Sunday, May 11, 2008

Sweden – 6, 7, 8 May 2008

Tuesday morning the 6th was a resumption of rehearsals for the Vårkonsert with RK. It was a good rehearsal on this repertoire, although unfortunately our friend Eva Wedin had caught a cold and lost her voice. Meanwhile, Kathryn and my parents went to Uppsala and saw the town, Cathedral, some of the university, and the house and garden of the famous Swedish botanist, Linneus. After they returned, we had dinner together.

A picture from the Linné garden:



Wednesday afternoon was the rehearsal with RK and Chapter Two. Earlier in the day, Kath and my parents wandered around downtown, then came to Berwaldhallen for the rehearsal. I met with Johan Norberg, Nils Landgren (Chapter Two—see my earlier post here) and Mikael Engström before rehearsal around 3 PM to go over how the collaborative pieces would work. Mikael, who is the frequent accompanist for RK (and a marvel at it) was acting as producer for the concert (in charge of what was happening on stage and in the booth).

Me with Mikael:



Boel Adler was also there, as she’ll be the announcer for the concert (which will be broadcast live). Boel used to sing regularly with RK, now works on air, but still sings as an extra now and then (I’d met her before and she also sang with the choir for the Brahms Requiem I’ll tell you about shortly).

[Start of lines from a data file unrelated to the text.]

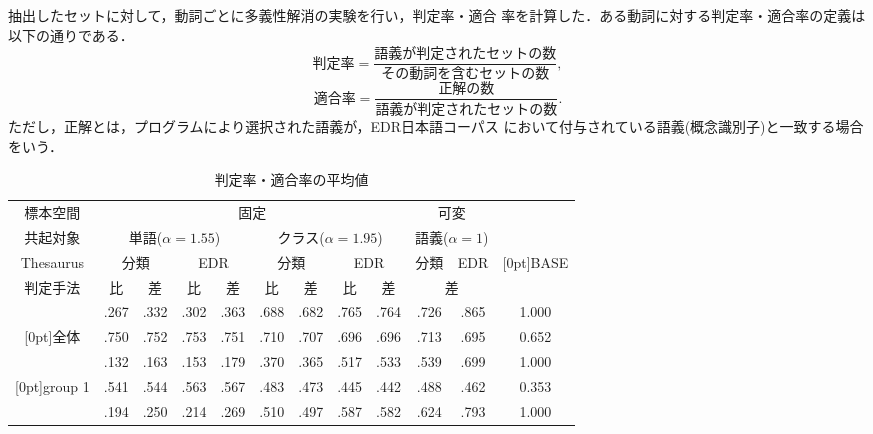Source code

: 抽出したセットに対して，動詞ごとに多義性解消の実験を行い，判定率・適合
率を計算した．ある動詞に対する判定率・適合率の定義は以下の通りである．
\begin{equation}
  \label{app}
  \mbox{判定率} = \frac{\mbox{語義が判定されたセットの数}}{\mbox{その動詞を含むセットの数}},
\end{equation}
\begin{equation}
  \label{pr}
  \mbox{適合率} = \frac{\mbox{正解の数}}{\mbox{語義が判定されたセットの数}}.
\end{equation}
ただし，正解とは，プログラムにより選択された語義が，EDR日本語コーパス
において付与されている語義(概念識別子)と一致する場合をいう．

\begin{table}[htbp]
   \begin{center}
      \leavevmode
      \caption{判定率・適合率の平均値}
      \label{tab:results}
      \smallskip
      \begin{tabular}{|c|cc|cc|cc|cc|cc|c|}\hline
                   標本空間 & \multicolumn{8}{c|}{固定} & \multicolumn{2}{c|}{可変} &      \\
\cline{1-2}\cline{2-9}\cline{10-11}
                   共起対象 & \multicolumn{4}{c|}{単語($\alpha=1.55$)} & \multicolumn{4}{c|}{クラス($\alpha=1.95$)} & \multicolumn{2}{c|}{語義($\alpha=1$)} &      \\
\cline{1-2}\cline{2-5}\cline{6-9}\cline{10-11}
                  Thesaurus & \multicolumn{2}{c|}{分類} & \multicolumn{2}{c|}{EDR} & \multicolumn{2}{c|}{分類} & \multicolumn{2}{c|}{EDR} &  分類 &   EDR &    \raisebox{1.6ex}[0pt]{BASE}  \\
\cline{1-2}\cline{2-3}\cline{4-5}\cline{6-7}\cline{8-9}\cline{10-11}
                    判定手法 &    比 &    差 &    比 &    差 &    比 &    差 &    比 &     差 & \multicolumn{2}{c|}{差} &  \\ \hline \hline 
                            & .267 & .332 & .302 & .363 & .688 & .682 & .765 &  .764 & .726 & .865 & 1.000\\
\raisebox{1.6ex}[0pt]{全体} & .750 & .752 & .753 & .751 & .710 & .707 & .696 &  .696 & .713 & .695 & 0.652\\ \hline \hline 
                            & .132 & .163 & .153 & .179 & .370 & .365 & .517 &  .533 & .539 & .699 & 1.000\\
   \raisebox{1.6ex}[0pt]{group 1} & .541 & .544 & .563 & .567 & .483 & .473 & .445 &  .442 & .488 & .462 & 0.353\\ \hline 
                            & .194 & .250 & .214 & .269 & .510 & .497 & .587 &  .582 & .624 & .793 & 1.000\\

\end{tabular}
\end{center}
\end{table}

Johan and Nils are truly amazing musicians. I’ve always had enormous respect for jazz players and their ability to improvise, but these two are incredible in every way. Johan is one of the most active studio musicians in Stockholm and Nils lives and teaches in Germany, but is on the road up to 250 days a year, playing and recording. He’s appeared on more than 500 recordings and can play amazingly high, soft, fast, or whatever (and is also a very good jazz singer).

The rehearsal went well as we adjusted to the acoustics (well, that was just me—I don’t have experience in Berwaldhallen as the others do—not the easiest acoustic to work in), figured out levels for amplification of the guitar and trombone, placed the choir members, the recording engineers sorted out levels for the broadcast, and we rehearsed all repertoire, but worked particularly on the pieces we were doing with Chapter Two (Morley, Stanford, Rutter, and "All Through the Night"—we never got the arrangement Arne wanted, so used another). This was the last full rehearsal on this repertoire (we’ll have an hour in the hall on Friday between 5:30 and 6:30 PM). Nice for my folks to be able to be there and see me work with this choir (they were impressed and said, “We know why you like working with this choir!”).

Thursday we all went to Stadshuset (City Hall) and took the tour. Even though we see the tower from Gunilla’s apartment and had walked around the courtyard, Kath and I’d never taken the tour, which was excellent. The Nobel Prize banquet takes place there and the various public rooms (the city government does work here, too) are gorgeous.

Sitting outside Stadshuset:



Afterwards we went for lunch on Gamla Stan, and then took the bus out to Skansen, which is a park on Djurgården with buildings from different historical periods. I didn’t go, since I had a rehearsal at 3:30, so took a short walk, and then went to the Radio. Kath and my folks had a great time there, the weather beginning to warm up.

My rehearsal today was for the Brahms Requiem, which RK will do (along with extra singers, 48 in total) later this month with the Rotterdam Philharmonic and Valery Gergiev. This is the only chorus rehearsal before meeting with the orchestra, not too unusual for such a standard work. There were probably 8 or 9 singers working for the first time with RK and there was a fair amount of over-singing in the first half of the rehearsal. The second half I primarily worked to get them to sing softer (we did a lot of a cappella work), although one never knows what the eventual conductor will do—it’s a large orchestra, not a lot of singers, so they could have to sing out the whole time. Hopefully they won’t—the Brahms doesn’t need it and can be quite subtly sung—as I told the choir, it’s not hard just to sing loud all the time! They’ll do a beautiful job. I also chatted at break with one of the extra tenors, who sings in a barbershop quartet and loves it—his quartet just won the Swedish championship and will go to the finals of the international competition in Nashville.

After the rehearsal I took a cab back to the apartment, picked up Kath and my folks, and we went out to Arne and Birgit Lundmark’s apartment. We went to a local restaurant and had a drink while waiting for Birgit—she was at a meeting with the Swedish equivalent of their condo board. We then had a nice dinner together, followed by dessert and coffee back at their apartment. As I’ve noted before on the blog, Arne and Birgit are just great people, and everyone had a wonderful time talking, eating, and talking. We got back around 11:30 PM after a great day.